We believe that though we may suffer in this life, we are never alone in our suffering – God is always with us.  And God always redeems our suffering by grace.

We believe that Christians are the very hands and feet of Christ in the world.  Until Jesus comes again, we are to be tireless, relentless, and fearless in sharing the Good News, and fighting back the evils that lead to poverty, suffering, and untimely death. Yes, it can be political.  If you follow a Lord who was executed as an enemy of the state, that can happen.

We believe that when believers come together to work for good in this world, that evil can and will be overcome.  When Jesus said that the gates of hell would not prevail against his church, He was talking about ALL believers, every one of those disciples down through the centuries who have worked and prayed and struggled, and done the right thing when it wasn’t the easy thing.

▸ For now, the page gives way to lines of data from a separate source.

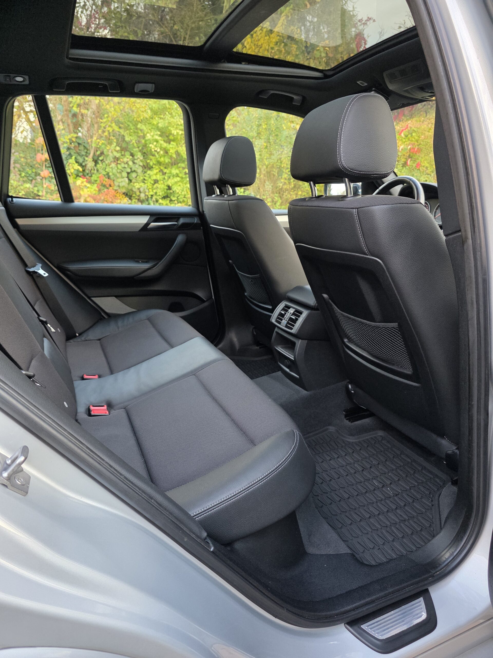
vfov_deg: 73.9
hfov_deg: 58.9
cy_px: 329
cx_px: 246
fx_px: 437
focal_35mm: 23
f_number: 1.7
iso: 320
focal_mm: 6.3
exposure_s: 1/100
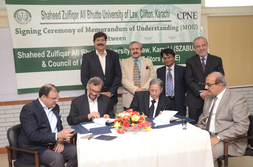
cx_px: 126
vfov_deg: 38.2
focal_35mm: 34
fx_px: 242
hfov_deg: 55.2
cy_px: 84
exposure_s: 1/80
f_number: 3.8
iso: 1000
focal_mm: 23
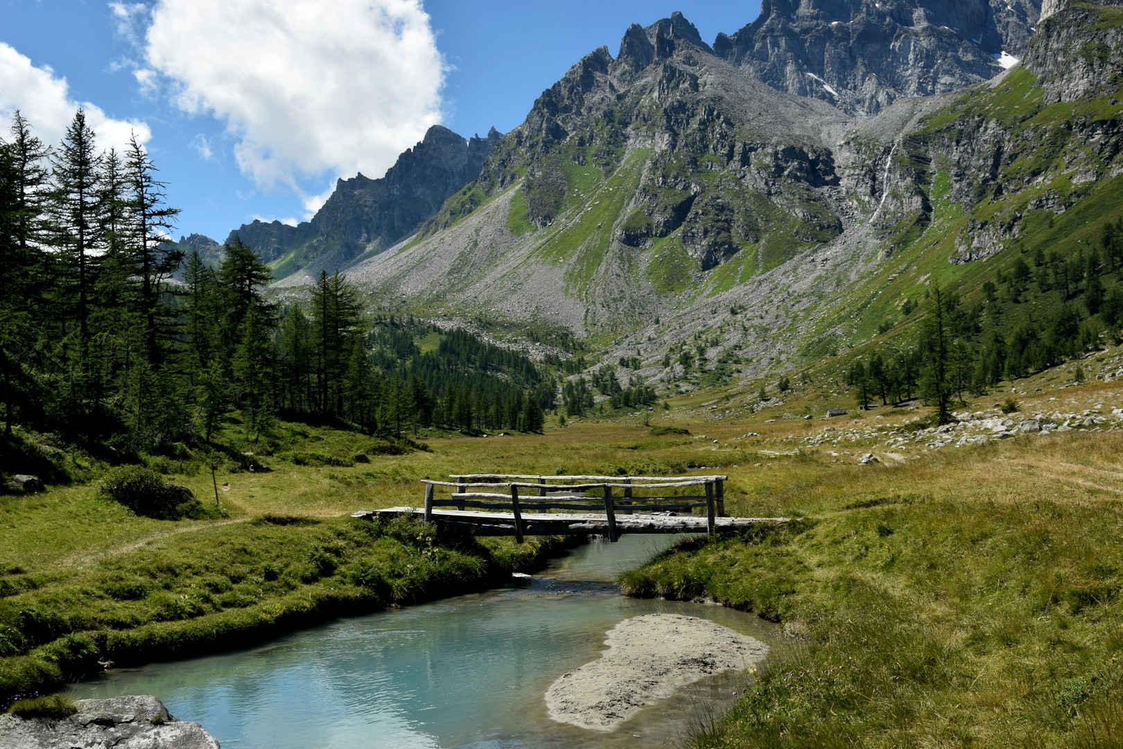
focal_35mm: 38
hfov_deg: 51.3
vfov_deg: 35.5
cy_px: 374
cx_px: 562
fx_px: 1170
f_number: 9
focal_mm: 25
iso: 100
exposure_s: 1/250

We believe.  We do all the tedious little chores.  We donate money and sweat and time.  We acknowledge publicly that we believe in Jesus as Lord and Savior, or at least we try to live our life so that belief is implicit.  And we do it all because we know that the LORD loves us beyond measure.  That Jesus lived, died, and rose from the grave - for us.

So, are you one of Jesus’s disciples?  Do you love Him?  Can you say that for sure, come what may, good days or dark days?  There are sheep to be fed, and Jesus is waiting for an answer.